Do not optimize for a single AI platform. Google AI Overviews citation behavior in particular is unstable from week to week; tracked panels at Profound and similar tools consistently describe Overviews citations as inconsistent.3 Build the third-party footprint that several assistants can find rather than tuning for one.

Traditional local SEO is not going away. Google Maps still drives the largest single share of residential HVAC calls. AI search is an additional channel running alongside Maps and organic, and the contractor who shows up in both is the one whose schedule fills faster.

For the Google Business Profile work that pairs with this (the part Google Maps still ranks on), see the GBP completeness analysis.
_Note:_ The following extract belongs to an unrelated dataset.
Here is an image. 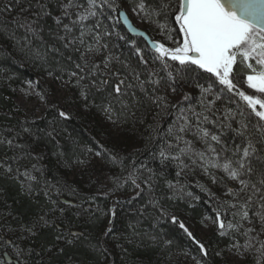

For the content infrastructure that produces the third-party mentions the LLMs read, see the 6-month content cliff post.


Sources
  1. Consumer AI-tool adoption for local-service discovery: composite of SparkToro 2025 "How People Use AI Search", Profound 2026 Industry Benchmarks, and Backlinko's 2025 AI Search Behavior survey. Reported ranges vary from analyst to analyst; the order-of-magnitude jump in twelve months is consistent across sources.
  2. "AI Citation Sources Analysis", SparkToro, market research report, 2025 (Reddit estimated at ~40% of LLM citation volume across major assistants).
  3. "AI Overviews Citation Tracking", Profound, ongoing dashboard, 2026 (week-over-week Overviews citation instability documented).